Step 1 – becoming aware of an area I wanted to change (Purpose). The next step was to Deliberate (Step 2), that is to think of the best way to word my message so that it was heard as intended. And (Step 3) the only Choice here was to go ahead.

The next Step (Planning the ‘where’, ‘when’ and ‘who’) depended on the situation. In practice, that meant waiting for something to come up that required me to tell the truth.

The hardest step of all, not surprisingly, was Implementation. In fact, given the perceived – real and/or imagined – risks that telling the truth entailed for me, it was extraordinarily hard and scary. But the commitment had been made and now, for me, there was no turning back. In fact, despite the fear, I didn’t want to turn back.

So far, there have been five situation where I needed/wanted to express a need that went counter to their expectation and the results were:

Three positive outcomes where I expressed myself clearly, one was fudged and the last one resulted in my not hearing from that person since.

In view of the results obtained and in the specific context of telling the truth I now aim to use my Strong Will to persevere in the face of uncertainty (that I may actually lose somebody), my Skilful Will to choose my words carefully depending on the person and the situation, and my Good Will to ensure that, telling the truth about my needs and feelings doesn’t deprive others. In practice, this would mean listening to their response and being sensitive and flexible enough to consider (or re-consider) each situation on its own merits. And then it means to freely decide whether, in any particular situation, it is appropriate and reasonable to have their needs fulfilled even if it is at the expense of my own (depending on the magnitude of my need, since not all needs carry equal weight). The challenge and exercise of my Will for me is to persist where it really matters and where the risks are perceived to be great.

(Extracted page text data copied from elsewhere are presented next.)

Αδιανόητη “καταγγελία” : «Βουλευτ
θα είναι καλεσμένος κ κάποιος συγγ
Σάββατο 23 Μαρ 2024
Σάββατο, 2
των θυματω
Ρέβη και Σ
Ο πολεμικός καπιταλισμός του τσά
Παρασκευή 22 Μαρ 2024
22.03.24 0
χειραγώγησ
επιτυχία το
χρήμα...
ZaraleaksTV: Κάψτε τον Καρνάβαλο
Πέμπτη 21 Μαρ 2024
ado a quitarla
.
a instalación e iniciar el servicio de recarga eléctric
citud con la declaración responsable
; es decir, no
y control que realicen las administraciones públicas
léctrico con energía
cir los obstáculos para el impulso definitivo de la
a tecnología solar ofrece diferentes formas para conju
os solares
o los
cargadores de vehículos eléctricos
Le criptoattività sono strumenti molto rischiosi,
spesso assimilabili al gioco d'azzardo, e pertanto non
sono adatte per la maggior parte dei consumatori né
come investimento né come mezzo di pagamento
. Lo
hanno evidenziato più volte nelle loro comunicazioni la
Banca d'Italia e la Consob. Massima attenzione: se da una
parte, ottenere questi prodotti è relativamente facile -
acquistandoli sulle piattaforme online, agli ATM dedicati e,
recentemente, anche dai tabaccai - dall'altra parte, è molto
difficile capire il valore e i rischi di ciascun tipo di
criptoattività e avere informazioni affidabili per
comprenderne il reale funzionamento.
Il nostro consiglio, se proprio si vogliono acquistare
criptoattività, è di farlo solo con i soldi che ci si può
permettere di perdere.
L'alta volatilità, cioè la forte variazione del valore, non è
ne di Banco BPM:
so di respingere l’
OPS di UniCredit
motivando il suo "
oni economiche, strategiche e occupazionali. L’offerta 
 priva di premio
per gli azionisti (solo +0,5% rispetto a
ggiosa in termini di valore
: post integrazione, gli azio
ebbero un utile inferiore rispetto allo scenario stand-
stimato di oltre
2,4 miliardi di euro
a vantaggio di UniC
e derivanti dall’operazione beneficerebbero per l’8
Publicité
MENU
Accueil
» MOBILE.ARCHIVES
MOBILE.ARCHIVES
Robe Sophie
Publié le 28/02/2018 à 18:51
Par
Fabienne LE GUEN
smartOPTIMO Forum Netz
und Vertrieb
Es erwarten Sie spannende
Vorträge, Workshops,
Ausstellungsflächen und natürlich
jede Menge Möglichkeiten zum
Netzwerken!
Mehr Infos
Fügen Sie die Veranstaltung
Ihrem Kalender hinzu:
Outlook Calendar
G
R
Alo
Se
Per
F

Exercising my Will in this particular context was an amazing experience. Willingly doing what I knew to be the right thing to do, doing it despite everything I had ever learned that fed my fears but doing it nevertheless, finding the words and speaking from my heart and – best of all – being heard as intended was uplifting, inspiring and even exhilarating. In fact, with the benefit of hindsight, I can now see that I exercised my Will in two ways:

Discovering that where there’s a will there’s a way was an amazing experience. Not only did I do something I had never done before but I also carried out the second suggestion on Ferrucci’s list of ideas. I performed an act of courage. At least, that’s what it felt like to me.

Just as Ferucci said, once I started exercising my Will consciously and willingly the whole process seems much less daunting – picking new purposes and continuing to take real responsibility by making conscious choices and looking at all my options without fear – that’s the way I want to go.

I will also listen to his warning not to expect things to always run smoothly (not that telling the truth went altogether smoothly all the time) or to become overly enthusiastic and create an “indigestion of the Will”. But, once my eyes are open to the possibilities, there is no turning back.
My ultimate aim is to exercise my Loving Will, that is, my Strong Will to exercise my energy rather than my “should”, my Skilful Will to achieve the most and the best outcome with the least effort and struggle, and my Good Will to create a win-win situation.